*** Opening of Supplied information ***
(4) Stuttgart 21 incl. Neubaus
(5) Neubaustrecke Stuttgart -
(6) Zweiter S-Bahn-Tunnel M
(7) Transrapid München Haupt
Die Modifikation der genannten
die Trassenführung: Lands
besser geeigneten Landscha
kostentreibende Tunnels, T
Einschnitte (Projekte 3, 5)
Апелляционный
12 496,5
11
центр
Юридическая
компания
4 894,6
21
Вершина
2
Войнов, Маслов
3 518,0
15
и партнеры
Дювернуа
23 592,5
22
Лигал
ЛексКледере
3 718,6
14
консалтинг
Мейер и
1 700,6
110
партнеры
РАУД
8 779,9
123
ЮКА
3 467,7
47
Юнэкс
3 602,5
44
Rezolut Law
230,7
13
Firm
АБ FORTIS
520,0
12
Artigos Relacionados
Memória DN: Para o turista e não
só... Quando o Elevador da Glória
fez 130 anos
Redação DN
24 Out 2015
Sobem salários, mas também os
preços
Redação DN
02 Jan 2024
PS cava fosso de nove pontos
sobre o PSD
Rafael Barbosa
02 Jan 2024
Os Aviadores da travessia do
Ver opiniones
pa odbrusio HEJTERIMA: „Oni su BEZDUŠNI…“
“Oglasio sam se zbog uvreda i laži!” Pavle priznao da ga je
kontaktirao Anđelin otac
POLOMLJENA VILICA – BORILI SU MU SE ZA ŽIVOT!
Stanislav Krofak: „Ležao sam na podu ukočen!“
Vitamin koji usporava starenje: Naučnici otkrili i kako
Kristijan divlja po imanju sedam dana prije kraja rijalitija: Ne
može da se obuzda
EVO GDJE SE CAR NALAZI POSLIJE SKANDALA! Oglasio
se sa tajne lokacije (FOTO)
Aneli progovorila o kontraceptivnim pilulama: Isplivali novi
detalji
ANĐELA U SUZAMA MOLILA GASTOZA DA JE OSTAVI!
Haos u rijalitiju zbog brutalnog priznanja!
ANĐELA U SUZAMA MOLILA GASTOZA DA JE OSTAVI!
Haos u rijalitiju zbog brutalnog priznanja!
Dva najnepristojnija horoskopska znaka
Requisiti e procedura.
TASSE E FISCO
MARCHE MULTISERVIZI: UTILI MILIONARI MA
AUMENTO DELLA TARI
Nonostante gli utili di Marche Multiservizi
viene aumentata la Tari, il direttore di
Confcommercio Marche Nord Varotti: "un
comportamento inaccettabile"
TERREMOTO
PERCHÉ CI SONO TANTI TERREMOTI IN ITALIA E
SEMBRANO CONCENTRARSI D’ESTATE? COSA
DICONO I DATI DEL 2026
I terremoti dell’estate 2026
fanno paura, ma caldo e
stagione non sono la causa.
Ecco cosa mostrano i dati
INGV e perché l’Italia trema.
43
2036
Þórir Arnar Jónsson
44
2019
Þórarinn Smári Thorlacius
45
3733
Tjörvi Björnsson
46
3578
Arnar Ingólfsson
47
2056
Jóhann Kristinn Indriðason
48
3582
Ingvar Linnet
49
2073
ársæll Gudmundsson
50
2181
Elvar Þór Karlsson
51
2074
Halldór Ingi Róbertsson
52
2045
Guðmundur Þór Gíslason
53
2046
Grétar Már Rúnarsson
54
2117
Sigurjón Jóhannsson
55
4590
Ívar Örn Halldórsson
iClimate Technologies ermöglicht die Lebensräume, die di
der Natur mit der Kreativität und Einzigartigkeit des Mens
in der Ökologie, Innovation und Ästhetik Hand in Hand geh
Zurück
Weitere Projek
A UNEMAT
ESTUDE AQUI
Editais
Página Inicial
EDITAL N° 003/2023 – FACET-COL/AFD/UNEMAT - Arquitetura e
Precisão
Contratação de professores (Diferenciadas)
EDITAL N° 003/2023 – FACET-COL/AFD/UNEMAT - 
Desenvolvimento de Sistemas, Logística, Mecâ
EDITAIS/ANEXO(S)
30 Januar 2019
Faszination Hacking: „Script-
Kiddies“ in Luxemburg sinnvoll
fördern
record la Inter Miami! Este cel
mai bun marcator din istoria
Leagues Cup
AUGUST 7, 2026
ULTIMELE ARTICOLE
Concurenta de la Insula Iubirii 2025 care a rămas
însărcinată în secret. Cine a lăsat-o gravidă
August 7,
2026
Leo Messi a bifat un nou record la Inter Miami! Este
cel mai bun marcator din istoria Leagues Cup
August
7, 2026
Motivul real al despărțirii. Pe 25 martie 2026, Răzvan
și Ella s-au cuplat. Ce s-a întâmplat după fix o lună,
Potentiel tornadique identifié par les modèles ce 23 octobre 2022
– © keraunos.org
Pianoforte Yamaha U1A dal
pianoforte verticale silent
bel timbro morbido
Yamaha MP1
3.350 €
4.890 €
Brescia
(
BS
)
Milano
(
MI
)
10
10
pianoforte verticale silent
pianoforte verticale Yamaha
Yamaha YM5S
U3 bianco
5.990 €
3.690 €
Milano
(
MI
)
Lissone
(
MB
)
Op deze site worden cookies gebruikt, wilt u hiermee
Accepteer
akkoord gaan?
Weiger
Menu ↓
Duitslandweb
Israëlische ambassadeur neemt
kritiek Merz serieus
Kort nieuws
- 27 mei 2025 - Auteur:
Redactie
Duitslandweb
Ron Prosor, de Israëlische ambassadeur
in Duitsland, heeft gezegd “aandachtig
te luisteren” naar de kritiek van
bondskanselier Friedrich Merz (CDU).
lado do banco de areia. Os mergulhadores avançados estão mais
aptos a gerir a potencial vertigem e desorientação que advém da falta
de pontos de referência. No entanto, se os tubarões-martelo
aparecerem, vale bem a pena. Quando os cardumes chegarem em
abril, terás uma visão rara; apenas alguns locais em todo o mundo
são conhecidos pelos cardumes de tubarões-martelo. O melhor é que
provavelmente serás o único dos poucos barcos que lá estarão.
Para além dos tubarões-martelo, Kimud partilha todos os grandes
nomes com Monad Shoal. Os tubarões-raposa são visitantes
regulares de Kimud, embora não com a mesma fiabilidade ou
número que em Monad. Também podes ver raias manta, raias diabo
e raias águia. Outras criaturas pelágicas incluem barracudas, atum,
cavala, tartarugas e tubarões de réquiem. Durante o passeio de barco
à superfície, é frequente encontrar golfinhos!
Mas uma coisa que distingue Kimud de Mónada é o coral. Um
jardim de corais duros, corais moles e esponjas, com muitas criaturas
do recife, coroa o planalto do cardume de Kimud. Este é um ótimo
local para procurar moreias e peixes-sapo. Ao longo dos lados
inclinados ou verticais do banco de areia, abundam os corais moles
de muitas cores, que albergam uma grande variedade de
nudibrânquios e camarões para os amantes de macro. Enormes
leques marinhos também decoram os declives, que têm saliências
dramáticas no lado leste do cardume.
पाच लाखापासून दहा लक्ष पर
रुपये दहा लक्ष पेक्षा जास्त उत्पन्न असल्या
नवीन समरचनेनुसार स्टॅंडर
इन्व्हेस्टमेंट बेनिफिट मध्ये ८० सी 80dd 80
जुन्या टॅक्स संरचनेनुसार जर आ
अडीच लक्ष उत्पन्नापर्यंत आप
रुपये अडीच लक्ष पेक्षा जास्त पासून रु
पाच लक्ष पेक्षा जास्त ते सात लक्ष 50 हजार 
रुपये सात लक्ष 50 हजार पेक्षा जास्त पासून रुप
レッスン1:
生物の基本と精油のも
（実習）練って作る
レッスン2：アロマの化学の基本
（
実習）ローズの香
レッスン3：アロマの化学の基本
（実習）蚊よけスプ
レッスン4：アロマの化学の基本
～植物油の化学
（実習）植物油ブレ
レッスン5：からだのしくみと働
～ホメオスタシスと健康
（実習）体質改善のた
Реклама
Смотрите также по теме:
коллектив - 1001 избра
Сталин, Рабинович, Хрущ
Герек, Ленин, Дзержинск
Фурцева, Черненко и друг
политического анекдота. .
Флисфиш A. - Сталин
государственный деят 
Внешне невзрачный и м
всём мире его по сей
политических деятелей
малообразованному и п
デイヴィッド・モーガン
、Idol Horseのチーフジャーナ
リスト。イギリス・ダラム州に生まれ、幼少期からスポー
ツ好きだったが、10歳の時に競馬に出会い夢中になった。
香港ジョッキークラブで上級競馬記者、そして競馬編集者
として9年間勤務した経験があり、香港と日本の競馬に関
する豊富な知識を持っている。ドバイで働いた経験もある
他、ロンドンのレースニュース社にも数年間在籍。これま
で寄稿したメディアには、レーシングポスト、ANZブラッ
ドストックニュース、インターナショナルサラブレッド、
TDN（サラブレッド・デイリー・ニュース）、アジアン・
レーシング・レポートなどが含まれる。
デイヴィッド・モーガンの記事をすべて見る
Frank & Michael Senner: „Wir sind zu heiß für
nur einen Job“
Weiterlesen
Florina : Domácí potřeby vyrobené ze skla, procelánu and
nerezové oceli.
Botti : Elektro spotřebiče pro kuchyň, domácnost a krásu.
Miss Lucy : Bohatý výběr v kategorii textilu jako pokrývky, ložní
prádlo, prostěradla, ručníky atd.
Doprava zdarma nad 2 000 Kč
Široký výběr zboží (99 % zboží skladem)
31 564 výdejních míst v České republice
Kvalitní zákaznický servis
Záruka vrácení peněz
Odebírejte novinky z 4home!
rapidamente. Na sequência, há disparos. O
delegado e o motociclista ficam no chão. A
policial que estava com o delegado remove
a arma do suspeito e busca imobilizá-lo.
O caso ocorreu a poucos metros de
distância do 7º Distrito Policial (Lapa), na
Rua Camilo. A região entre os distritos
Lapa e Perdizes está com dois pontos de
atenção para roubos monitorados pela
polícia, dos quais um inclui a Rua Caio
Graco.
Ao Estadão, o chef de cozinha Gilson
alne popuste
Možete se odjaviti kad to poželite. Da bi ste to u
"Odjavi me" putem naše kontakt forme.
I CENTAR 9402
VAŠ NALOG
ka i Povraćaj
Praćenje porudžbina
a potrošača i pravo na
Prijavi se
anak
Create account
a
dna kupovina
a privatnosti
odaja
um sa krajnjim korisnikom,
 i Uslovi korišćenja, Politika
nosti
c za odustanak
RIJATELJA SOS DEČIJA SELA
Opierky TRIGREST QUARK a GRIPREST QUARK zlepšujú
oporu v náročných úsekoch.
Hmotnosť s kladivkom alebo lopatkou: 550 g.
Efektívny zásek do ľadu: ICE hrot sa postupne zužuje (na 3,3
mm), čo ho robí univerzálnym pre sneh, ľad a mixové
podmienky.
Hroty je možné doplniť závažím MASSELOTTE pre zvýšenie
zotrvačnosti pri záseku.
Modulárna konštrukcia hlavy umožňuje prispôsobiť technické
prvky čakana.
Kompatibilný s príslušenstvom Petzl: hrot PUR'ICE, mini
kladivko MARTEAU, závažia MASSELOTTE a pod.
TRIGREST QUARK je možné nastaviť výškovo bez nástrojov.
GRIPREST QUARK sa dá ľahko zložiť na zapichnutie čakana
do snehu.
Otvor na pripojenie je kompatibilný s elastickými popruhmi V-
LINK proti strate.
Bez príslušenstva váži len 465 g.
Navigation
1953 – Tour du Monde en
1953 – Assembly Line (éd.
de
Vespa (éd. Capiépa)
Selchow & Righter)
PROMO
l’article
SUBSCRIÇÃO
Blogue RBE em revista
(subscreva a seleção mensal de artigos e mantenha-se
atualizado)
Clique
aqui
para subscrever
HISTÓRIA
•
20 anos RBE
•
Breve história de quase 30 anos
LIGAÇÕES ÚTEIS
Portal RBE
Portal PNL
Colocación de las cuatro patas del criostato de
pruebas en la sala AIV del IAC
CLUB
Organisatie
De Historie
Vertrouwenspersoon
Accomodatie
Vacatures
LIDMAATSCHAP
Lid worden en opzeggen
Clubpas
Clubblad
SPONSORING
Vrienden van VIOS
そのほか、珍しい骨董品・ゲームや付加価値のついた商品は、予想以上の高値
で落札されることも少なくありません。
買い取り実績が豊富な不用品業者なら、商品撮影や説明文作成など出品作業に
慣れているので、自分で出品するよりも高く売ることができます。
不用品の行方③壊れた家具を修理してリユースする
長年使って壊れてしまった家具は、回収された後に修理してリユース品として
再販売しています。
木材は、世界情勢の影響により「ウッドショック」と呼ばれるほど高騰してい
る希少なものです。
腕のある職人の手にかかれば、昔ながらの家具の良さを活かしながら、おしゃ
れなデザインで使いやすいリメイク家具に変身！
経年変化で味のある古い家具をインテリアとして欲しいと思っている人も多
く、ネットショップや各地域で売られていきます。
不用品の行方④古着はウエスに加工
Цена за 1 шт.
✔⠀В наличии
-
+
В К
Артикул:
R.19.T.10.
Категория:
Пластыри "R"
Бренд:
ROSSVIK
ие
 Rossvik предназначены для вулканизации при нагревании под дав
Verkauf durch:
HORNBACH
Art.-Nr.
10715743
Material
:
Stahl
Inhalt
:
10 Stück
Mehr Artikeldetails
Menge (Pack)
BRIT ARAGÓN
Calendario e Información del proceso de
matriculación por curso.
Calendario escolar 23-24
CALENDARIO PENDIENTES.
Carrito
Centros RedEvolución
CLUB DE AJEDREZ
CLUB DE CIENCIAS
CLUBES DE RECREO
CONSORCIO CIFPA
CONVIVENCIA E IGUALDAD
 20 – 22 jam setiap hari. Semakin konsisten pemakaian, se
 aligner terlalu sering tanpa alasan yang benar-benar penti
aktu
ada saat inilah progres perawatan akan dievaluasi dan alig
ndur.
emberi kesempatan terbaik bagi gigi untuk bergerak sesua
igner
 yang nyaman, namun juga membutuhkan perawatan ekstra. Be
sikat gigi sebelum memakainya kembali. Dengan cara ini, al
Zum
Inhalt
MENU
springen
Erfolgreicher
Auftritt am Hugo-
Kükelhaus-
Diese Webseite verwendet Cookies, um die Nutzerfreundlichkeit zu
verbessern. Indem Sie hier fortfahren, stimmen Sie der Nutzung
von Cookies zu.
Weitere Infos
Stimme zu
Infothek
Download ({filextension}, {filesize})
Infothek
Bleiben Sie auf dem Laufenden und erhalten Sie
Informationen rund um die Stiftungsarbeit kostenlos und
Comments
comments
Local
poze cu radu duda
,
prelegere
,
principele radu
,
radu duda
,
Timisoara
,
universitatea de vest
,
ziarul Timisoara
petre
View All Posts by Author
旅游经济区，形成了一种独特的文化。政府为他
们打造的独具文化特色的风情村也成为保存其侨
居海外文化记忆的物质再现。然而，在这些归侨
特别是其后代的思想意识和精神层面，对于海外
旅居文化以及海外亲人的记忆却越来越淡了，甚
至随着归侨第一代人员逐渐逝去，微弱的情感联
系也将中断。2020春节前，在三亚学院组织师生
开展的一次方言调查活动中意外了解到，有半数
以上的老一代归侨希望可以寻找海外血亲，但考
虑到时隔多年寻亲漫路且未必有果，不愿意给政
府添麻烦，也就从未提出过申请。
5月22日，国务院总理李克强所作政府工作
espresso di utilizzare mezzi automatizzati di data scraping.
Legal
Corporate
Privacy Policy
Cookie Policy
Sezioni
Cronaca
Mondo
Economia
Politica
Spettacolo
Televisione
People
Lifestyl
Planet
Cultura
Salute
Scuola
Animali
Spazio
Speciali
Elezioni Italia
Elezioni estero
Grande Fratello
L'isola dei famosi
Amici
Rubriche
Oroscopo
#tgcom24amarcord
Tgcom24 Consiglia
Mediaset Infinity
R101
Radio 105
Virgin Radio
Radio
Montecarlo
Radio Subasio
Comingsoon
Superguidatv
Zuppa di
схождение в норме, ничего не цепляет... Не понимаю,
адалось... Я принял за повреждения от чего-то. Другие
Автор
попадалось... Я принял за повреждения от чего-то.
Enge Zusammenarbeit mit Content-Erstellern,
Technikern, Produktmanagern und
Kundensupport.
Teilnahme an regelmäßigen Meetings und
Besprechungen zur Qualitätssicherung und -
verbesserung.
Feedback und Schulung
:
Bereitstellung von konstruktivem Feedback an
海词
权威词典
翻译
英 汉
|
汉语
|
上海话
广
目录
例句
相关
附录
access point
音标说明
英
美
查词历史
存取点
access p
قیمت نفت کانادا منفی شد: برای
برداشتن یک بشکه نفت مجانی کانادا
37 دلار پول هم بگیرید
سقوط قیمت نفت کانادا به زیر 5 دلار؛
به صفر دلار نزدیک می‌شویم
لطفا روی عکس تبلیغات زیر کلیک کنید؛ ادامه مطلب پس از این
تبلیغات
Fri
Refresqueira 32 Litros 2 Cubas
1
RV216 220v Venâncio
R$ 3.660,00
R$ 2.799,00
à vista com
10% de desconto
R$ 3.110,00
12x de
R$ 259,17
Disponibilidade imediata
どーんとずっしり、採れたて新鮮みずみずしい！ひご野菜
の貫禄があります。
*** Close of Supplied information ***
Exercise requirements >> Which lines of the records contain the word "čakana"? Copy each of them.

Your response >>
prvky čakana.
GRIPREST QUARK sa dá ľahko zložiť na zapichnutie čakana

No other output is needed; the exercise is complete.